- **Activity**:
Reproduce the rows verbatim, from the first line of the rows through the line containing "Für Kathi Wällmann klingt das nach der", including both ends.

+++ Information supplied

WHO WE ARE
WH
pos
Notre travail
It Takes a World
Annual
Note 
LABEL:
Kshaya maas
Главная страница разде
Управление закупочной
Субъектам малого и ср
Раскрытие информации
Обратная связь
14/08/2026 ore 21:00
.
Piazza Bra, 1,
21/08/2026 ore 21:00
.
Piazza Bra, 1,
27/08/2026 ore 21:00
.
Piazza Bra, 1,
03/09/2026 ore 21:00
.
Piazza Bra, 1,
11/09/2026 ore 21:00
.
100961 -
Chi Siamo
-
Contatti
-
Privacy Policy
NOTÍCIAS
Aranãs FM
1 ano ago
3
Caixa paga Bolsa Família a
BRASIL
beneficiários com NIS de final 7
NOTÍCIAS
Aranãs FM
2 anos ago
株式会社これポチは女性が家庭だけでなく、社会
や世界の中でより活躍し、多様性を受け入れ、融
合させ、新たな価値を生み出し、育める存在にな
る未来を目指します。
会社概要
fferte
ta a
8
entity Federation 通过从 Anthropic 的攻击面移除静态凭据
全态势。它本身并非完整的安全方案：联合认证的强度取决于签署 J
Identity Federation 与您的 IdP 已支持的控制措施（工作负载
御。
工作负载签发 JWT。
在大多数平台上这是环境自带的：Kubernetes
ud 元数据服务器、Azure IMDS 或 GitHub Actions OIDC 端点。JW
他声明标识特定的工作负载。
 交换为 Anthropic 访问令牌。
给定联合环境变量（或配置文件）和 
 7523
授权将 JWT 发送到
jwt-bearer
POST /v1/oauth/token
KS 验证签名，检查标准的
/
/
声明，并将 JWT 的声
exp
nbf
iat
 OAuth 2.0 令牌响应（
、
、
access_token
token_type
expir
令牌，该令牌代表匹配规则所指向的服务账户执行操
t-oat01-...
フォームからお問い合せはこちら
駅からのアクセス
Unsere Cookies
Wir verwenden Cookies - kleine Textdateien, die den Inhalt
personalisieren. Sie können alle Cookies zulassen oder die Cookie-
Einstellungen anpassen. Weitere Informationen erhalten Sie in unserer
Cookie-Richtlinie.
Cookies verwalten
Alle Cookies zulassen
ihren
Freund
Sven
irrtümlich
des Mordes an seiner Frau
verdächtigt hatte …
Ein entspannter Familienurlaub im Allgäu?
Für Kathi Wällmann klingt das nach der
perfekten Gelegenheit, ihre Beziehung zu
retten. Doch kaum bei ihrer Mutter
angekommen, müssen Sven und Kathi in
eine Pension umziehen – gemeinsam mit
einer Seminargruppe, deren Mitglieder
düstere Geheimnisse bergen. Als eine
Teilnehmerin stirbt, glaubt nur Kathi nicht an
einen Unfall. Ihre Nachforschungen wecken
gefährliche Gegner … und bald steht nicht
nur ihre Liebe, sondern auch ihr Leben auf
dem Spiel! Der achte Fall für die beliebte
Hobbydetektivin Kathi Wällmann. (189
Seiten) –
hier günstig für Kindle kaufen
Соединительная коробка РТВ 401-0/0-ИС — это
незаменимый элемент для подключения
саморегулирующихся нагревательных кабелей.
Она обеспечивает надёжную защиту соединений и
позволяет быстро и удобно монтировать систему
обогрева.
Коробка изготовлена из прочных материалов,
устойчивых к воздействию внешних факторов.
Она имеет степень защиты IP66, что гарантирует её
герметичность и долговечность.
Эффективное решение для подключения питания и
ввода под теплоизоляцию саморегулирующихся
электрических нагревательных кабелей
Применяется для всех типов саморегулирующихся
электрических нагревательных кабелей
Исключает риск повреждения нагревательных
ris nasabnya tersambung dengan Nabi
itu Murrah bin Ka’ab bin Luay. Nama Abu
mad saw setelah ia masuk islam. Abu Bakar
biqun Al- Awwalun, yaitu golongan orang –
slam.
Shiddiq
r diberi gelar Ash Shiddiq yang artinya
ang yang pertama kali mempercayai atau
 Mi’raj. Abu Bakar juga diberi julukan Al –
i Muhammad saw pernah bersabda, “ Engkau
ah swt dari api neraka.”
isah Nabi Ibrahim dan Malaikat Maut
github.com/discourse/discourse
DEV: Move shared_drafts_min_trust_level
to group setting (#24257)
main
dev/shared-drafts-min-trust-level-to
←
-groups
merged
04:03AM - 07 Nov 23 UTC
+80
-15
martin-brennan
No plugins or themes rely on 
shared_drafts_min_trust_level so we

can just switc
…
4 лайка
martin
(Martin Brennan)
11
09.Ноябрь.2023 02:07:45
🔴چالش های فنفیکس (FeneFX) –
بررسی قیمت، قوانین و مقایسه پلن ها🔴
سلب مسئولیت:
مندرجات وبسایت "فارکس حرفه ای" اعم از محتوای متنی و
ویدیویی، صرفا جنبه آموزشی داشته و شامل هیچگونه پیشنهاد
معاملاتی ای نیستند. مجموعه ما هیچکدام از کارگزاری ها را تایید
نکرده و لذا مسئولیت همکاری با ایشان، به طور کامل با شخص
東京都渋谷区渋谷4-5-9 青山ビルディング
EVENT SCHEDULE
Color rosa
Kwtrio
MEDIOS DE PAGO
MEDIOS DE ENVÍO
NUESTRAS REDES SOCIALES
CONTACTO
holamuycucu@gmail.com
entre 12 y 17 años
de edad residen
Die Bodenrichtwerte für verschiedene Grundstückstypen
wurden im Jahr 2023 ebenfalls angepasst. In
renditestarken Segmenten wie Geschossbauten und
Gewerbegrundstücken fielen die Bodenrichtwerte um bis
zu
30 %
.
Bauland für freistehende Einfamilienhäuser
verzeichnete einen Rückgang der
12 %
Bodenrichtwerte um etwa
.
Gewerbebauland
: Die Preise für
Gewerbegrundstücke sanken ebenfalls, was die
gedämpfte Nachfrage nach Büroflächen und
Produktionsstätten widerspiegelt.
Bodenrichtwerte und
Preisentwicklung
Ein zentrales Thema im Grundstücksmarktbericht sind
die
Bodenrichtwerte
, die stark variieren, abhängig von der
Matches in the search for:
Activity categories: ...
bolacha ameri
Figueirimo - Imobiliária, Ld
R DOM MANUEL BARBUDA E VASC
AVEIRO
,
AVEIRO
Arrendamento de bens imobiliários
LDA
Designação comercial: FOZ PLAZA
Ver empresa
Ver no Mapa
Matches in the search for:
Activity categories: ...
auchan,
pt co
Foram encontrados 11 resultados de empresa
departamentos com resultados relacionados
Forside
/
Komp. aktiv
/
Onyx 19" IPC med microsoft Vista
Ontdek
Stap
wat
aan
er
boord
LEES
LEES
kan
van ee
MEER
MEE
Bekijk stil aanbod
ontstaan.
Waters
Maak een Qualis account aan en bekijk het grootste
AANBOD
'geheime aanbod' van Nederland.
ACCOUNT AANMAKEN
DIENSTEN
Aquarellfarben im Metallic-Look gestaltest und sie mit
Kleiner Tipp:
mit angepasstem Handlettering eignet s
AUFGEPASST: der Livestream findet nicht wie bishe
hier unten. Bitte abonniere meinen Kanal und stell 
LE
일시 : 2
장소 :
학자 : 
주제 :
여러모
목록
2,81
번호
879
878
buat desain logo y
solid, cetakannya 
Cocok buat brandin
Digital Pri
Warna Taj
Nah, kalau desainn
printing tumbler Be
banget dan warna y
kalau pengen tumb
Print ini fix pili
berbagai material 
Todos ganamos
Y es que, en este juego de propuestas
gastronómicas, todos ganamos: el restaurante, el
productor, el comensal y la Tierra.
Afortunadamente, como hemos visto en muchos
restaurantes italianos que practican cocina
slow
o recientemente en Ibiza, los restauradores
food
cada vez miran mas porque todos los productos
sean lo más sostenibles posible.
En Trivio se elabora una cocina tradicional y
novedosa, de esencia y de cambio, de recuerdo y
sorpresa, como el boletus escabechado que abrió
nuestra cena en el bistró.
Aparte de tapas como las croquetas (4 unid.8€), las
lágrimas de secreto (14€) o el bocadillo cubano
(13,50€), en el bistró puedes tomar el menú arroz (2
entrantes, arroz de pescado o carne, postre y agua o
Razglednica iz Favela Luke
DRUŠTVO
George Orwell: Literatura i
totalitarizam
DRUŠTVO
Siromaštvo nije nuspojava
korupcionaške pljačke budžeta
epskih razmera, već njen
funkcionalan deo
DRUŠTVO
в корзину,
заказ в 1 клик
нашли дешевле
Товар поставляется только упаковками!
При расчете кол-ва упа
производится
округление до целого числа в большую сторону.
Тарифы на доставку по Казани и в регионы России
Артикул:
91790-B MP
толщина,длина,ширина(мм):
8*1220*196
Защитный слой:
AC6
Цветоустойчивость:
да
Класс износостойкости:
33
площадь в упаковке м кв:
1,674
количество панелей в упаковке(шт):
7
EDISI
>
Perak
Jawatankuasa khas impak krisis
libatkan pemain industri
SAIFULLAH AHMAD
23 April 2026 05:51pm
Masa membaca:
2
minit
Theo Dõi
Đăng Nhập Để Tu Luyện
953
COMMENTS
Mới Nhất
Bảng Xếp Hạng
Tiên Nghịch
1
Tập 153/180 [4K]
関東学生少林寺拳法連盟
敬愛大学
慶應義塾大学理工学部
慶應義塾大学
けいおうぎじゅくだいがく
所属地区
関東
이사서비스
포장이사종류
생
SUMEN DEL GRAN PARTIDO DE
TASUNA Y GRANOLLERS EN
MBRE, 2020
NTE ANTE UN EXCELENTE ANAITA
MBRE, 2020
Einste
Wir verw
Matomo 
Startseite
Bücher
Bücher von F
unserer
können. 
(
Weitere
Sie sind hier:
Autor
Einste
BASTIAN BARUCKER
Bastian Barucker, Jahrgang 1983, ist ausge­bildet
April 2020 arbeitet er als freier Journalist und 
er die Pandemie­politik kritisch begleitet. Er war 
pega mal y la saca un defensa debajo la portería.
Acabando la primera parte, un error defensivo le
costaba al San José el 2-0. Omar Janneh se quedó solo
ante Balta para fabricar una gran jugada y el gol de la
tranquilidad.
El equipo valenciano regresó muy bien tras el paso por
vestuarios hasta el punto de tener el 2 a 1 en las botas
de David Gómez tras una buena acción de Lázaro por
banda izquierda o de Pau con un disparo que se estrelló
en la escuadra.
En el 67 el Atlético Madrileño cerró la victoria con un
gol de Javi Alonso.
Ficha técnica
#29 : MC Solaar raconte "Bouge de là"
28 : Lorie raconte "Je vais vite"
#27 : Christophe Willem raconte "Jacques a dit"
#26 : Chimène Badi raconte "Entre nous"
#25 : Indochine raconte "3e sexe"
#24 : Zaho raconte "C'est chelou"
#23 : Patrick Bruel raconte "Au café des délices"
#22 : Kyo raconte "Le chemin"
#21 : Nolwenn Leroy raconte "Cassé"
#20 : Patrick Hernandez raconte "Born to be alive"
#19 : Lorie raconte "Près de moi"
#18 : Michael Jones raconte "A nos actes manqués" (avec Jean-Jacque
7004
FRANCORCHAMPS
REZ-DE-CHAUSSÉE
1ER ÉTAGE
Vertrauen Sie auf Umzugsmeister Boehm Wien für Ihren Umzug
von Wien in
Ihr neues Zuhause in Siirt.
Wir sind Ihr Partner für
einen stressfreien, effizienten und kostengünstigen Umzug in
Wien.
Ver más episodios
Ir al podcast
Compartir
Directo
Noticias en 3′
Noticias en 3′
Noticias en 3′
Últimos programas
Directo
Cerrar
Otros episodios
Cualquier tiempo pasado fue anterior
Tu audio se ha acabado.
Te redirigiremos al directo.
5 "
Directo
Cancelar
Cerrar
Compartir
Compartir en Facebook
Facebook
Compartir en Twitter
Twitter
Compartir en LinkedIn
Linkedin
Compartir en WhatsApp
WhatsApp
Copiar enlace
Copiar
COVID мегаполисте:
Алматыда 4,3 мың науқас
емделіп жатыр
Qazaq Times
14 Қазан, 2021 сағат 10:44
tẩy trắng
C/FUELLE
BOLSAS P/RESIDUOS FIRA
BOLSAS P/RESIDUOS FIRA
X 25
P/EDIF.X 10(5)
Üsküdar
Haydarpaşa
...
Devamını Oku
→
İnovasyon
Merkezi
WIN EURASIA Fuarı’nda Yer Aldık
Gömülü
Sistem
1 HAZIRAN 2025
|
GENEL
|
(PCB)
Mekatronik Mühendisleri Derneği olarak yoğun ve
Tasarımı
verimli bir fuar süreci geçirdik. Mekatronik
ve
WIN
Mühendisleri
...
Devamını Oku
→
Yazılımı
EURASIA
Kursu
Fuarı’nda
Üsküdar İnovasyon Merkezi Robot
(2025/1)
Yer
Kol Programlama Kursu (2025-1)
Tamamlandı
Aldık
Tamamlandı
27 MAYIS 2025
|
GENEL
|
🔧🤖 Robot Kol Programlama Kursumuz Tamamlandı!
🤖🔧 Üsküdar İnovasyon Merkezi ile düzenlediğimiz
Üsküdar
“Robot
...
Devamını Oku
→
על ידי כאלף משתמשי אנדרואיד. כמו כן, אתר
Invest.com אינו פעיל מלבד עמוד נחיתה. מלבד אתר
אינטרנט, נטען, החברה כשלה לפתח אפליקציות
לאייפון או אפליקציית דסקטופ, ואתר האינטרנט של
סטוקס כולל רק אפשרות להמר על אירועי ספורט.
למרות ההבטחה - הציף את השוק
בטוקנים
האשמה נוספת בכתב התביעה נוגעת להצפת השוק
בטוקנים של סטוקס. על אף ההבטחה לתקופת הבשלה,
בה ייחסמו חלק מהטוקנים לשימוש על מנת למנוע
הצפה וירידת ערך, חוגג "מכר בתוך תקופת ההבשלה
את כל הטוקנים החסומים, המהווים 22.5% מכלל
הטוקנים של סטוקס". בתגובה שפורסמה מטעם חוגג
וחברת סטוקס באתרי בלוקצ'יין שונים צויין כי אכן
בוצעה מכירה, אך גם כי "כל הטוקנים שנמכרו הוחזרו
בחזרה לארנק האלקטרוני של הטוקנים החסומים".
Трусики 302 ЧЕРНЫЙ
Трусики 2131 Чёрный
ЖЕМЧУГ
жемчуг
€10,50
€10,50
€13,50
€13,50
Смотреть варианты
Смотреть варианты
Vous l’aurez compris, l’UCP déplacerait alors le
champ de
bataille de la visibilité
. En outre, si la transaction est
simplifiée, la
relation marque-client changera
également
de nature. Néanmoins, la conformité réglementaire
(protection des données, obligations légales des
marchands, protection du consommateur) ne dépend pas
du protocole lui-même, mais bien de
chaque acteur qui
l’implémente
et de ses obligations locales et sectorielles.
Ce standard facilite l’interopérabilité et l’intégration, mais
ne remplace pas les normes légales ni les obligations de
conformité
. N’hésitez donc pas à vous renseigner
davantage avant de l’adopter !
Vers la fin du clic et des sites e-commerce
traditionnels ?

++++++

- **Answer to this exercise**:
WHO WE ARE
WH
pos
Notre travail
It Takes a World
Annual
Note 
LABEL:
Kshaya maas
Главная страница разде
Управление закупочной
Субъектам малого и ср
Раскрытие информации
Обратная связь
14/08/2026 ore 21:00
.
Piazza Bra, 1,
21/08/2026 ore 21:00
.
Piazza Bra, 1,
27/08/2026 ore 21:00
.
Piazza Bra, 1,
03/09/2026 ore 21:00
.
Piazza Bra, 1,
11/09/2026 ore 21:00
.
100961 -
Chi Siamo
-
Contatti
-
Privacy Policy
NOTÍCIAS
Aranãs FM
1 ano ago
3
Caixa paga Bolsa Família a
BRASIL
beneficiários com NIS de final 7
NOTÍCIAS
Aranãs FM
2 anos ago
株式会社これポチは女性が家庭だけでなく、社会
や世界の中でより活躍し、多様性を受け入れ、融
合させ、新たな価値を生み出し、育める存在にな
る未来を目指します。
会社概要
fferte
ta a
8
entity Federation 通过从 Anthropic 的攻击面移除静态凭据
全态势。它本身并非完整的安全方案：联合认证的强度取决于签署 J
Identity Federation 与您的 IdP 已支持的控制措施（工作负载
御。
工作负载签发 JWT。
在大多数平台上这是环境自带的：Kubernetes
ud 元数据服务器、Azure IMDS 或 GitHub Actions OIDC 端点。JW
他声明标识特定的工作负载。
 交换为 Anthropic 访问令牌。
给定联合环境变量（或配置文件）和 
 7523
授权将 JWT 发送到
jwt-bearer
POST /v1/oauth/token
KS 验证签名，检查标准的
/
/
声明，并将 JWT 的声
exp
nbf
iat
 OAuth 2.0 令牌响应（
、
、
access_token
token_type
expir
令牌，该令牌代表匹配规则所指向的服务账户执行操
t-oat01-...
フォームからお問い合せはこちら
駅からのアクセス
Unsere Cookies
Wir verwenden Cookies - kleine Textdateien, die den Inhalt
personalisieren. Sie können alle Cookies zulassen oder die Cookie-
Einstellungen anpassen. Weitere Informationen erhalten Sie in unserer
Cookie-Richtlinie.
Cookies verwalten
Alle Cookies zulassen
ihren
Freund
Sven
irrtümlich
des Mordes an seiner Frau
verdächtigt hatte …
Ein entspannter Familienurlaub im Allgäu?
Für Kathi Wällmann klingt das nach der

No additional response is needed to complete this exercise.